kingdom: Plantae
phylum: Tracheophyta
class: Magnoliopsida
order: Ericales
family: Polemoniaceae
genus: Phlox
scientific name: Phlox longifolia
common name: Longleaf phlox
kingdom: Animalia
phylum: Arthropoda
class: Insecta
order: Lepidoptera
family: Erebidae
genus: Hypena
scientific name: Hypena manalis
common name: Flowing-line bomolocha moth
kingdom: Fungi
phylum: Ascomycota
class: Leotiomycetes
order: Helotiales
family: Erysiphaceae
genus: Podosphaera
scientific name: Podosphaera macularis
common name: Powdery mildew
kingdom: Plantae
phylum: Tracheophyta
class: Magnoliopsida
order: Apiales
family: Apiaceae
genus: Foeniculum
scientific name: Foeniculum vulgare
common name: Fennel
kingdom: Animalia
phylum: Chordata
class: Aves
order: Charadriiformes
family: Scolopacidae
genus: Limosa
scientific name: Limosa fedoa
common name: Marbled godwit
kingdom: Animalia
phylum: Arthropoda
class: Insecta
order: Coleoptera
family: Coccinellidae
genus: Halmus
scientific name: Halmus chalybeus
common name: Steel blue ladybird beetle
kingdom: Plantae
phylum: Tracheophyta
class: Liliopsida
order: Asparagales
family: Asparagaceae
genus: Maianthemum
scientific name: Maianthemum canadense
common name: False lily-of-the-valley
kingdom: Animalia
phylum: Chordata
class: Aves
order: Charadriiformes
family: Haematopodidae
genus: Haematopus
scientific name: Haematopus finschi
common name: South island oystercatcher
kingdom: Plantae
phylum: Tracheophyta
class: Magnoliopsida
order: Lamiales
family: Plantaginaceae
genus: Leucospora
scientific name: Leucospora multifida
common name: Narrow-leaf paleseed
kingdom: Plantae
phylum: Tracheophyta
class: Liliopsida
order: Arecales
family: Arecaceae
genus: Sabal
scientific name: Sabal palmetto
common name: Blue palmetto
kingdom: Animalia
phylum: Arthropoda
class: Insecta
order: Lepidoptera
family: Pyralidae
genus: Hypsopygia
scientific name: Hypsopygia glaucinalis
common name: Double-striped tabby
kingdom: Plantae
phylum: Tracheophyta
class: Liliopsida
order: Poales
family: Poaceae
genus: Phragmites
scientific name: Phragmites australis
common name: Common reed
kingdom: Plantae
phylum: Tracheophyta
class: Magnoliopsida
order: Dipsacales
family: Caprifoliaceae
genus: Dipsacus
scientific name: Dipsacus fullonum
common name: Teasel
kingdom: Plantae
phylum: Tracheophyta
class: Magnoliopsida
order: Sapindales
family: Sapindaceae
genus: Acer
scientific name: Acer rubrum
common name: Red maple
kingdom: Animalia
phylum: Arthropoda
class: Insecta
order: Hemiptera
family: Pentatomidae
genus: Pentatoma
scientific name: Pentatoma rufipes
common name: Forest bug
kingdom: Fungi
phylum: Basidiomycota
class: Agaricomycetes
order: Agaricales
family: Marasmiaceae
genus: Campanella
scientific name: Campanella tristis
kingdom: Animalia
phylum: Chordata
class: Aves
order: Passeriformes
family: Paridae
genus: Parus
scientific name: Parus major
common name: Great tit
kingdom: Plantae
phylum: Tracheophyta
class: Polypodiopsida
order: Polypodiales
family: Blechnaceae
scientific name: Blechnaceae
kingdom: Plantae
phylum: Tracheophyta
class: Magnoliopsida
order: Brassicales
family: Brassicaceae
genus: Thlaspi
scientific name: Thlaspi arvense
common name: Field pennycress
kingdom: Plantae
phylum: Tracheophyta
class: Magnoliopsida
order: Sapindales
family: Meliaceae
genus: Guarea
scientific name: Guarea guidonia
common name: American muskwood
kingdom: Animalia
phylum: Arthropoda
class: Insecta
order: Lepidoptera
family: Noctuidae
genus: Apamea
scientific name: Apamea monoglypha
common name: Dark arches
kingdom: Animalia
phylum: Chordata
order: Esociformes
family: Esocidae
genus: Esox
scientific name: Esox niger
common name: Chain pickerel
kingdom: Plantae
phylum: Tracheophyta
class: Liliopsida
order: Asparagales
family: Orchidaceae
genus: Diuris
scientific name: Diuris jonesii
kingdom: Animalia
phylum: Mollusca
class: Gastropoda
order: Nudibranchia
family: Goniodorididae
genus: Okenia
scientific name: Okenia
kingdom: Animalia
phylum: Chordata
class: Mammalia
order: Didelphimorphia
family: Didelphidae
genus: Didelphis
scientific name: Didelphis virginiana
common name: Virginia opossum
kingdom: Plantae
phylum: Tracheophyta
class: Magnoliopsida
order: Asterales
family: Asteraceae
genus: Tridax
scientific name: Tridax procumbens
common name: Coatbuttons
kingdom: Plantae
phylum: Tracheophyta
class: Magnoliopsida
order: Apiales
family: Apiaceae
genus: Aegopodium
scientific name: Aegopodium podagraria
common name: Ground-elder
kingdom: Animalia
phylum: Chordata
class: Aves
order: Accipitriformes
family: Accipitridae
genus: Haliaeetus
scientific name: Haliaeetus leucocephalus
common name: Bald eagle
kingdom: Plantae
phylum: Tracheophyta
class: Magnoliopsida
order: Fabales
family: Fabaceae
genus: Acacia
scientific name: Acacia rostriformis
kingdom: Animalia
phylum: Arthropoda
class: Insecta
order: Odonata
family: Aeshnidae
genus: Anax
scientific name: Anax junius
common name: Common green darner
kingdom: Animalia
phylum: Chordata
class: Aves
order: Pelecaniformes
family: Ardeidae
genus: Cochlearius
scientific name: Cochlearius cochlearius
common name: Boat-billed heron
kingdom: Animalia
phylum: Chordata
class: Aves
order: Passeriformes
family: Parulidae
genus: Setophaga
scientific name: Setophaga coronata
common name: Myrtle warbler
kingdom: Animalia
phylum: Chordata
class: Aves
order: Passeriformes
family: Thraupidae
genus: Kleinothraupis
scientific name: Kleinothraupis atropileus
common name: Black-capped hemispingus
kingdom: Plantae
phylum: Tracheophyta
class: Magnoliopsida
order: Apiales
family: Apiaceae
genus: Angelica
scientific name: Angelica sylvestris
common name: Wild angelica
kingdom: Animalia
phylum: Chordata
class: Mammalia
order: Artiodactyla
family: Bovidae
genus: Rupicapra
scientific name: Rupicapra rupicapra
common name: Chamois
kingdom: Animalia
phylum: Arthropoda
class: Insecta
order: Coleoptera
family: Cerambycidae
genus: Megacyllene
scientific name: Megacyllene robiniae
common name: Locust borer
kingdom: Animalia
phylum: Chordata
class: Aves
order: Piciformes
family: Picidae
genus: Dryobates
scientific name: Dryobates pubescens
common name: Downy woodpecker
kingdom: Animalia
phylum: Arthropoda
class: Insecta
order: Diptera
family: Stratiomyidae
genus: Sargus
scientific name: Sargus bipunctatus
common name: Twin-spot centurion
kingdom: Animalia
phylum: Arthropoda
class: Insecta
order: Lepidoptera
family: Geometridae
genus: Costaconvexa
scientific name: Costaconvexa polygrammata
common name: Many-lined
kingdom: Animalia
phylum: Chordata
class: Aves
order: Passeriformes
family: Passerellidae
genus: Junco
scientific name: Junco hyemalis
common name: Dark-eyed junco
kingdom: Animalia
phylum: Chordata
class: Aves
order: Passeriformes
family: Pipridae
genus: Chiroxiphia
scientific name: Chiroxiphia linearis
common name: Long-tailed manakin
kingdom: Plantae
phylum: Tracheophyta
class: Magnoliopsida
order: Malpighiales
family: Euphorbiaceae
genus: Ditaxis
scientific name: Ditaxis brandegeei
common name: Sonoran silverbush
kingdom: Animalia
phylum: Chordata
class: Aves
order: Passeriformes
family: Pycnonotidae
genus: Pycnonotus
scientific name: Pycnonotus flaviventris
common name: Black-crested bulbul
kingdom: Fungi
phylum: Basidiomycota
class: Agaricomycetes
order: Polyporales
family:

-.-.-

Direction: Please express the stretch of records from the line containing "class: Polypodiopsida" through the line containing "class: Gastropoda" as a two-column CSV with the headers field and value, one row per line. Put each field in double quotes and turn any line breaks into spaces.

Right answer:
field,value
"class:","Polypodiopsida"
"order:","Polypodiales"
"family:","Blechnaceae"
"scientific name:","Blechnaceae"
"kingdom:","Plantae"
"phylum:","Tracheophyta"
"class:","Magnoliopsida"
"order:","Brassicales"
"family:","Brassicaceae"
"genus:","Thlaspi"
"scientific name:","Thlaspi arvense"
"common name:","Field pennycress"
"kingdom:","Plantae"
"phylum:","Tracheophyta"
"class:","Magnoliopsida"
"order:","Sapindales"
"family:","Meliaceae"
"genus:","Guarea"
"scientific name:","Guarea guidonia"
"common name:","American muskwood"
"kingdom:","Animalia"
"phylum:","Arthropoda"
"class:","Insecta"
"order:","Lepidoptera"
"family:","Noctuidae"
"genus:","Apamea"
"scientific name:","Apamea monoglypha"
"common name:","Dark arches"
"kingdom:","Animalia"
"phylum:","Chordata"
"order:","Esociformes"
"family:","Esocidae"
"genus:","Esox"
"scientific name:","Esox niger"
"common name:","Chain pickerel"
"kingdom:","Plantae"
"phylum:","Tracheophyta"
"class:","Liliopsida"
"order:","Asparagales"
"family:","Orchidaceae"
"genus:","Diuris"
"scientific name:","Diuris jonesii"
"kingdom:","Animalia"
"phylum:","Mollusca"
"class:","Gastropoda"